In entropy, the surprise and expected value come from the same distribution.
In cross entropy, the surprise is based on the predicted probabilities. The expected value is with respect to the true class probabilities. So, if we predict \(q^{pred}(x)\), and the true distribution is \(p(x)\), then cross entropy is
\[H(p,q^{pred}) = \sum_{x_i \in X} p(x_i) ( - \log q^{pred}(x_i) ). \tag{1}\]
If we are bad at predicting the class probabilities, we should expect a lot of surprise, since with higher probability we will see true outcomes which we predicted to be unlikely. In fact, \(H(q,p^{pred})\) is minimized when \(q^{pred} = p\).

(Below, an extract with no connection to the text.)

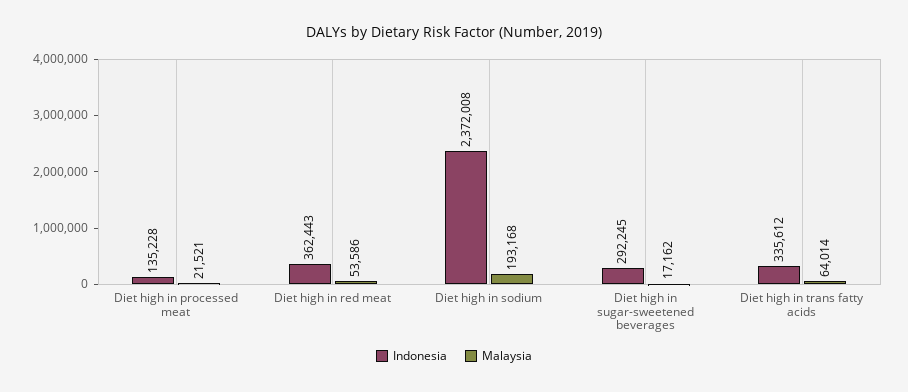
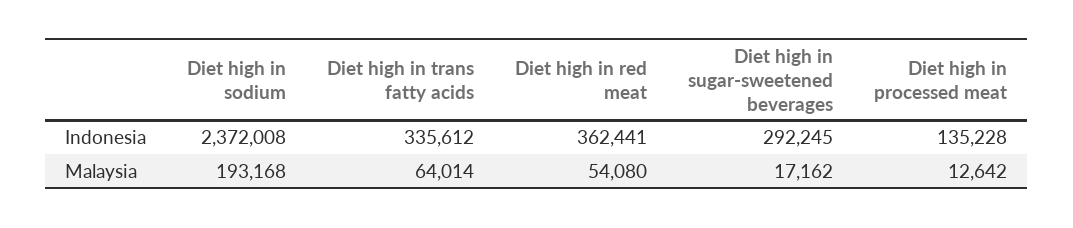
Malaysia, Diet high in processed meat: 21521 -> 12642
Indonesia, Diet high in red meat: 362443 -> 362441
Malaysia, Diet high in red meat: 53586 -> 54080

Finally, we can view cross-entropy as being equivalent to the Kullback-Leibler (KL) divergence, which provides a distance-like measure between distributions. The KL divergence of \(p\) from \(q^{pred}\) is \(H(p) - H(p,q^{pred})\). Since \(H(p)\) does not depend on the model, as far as taking gradients are concerned for training parameters, cross-entropy is equivalent to KL divergence, the latter being a true dissimilarity measure between distributions. When \(q^{pred}=p\), the KL divergence is zero.
PyTorch Implementation
There are two ways to implement the theoretical cross entropy loss in PyTorch
.
- Use the cross-entropy loss
torch.nn.CrossEntropyLoss
and ensure that the model outputs the class logits, not the probability distribution. In practice this just means using a final layer with no activation. The softmax operation applied to the class logits will produce the probability distribution \(q^{pred}\). ThisPyTorch
function will implement Equation 1 given the logits. When the target is a unique class the implementation of Equation 1 is cheaper than when it is a distribution over classes. - Use the NLL (negative log likelihood) loss
torch.nn.Functional.nll_loss
and ensure that the model predicts the log probabilities. This latter requirement is often achieved by adding aLog_SoftMax
layer at the end of the model. The loss function will return the negative of the \(i^{\mathrm{th}}\) element from the model’s output, where \(i\) is the target class label. Thus, it implements the cross entropy loss for the case of one-hot encoding.
The basic reason for these two differing methods is that computing the logarithm of a softmax of values in one go is numerically more stable than the seemingly intuitive way of first computing softmax to get probabilities and then later computing the logarithm of those probabilities. Either you perform the log-softmax in the model or you do it in the loss. The NLL loss assumes the target distribution is one-hot, so that it is more efficient but less general.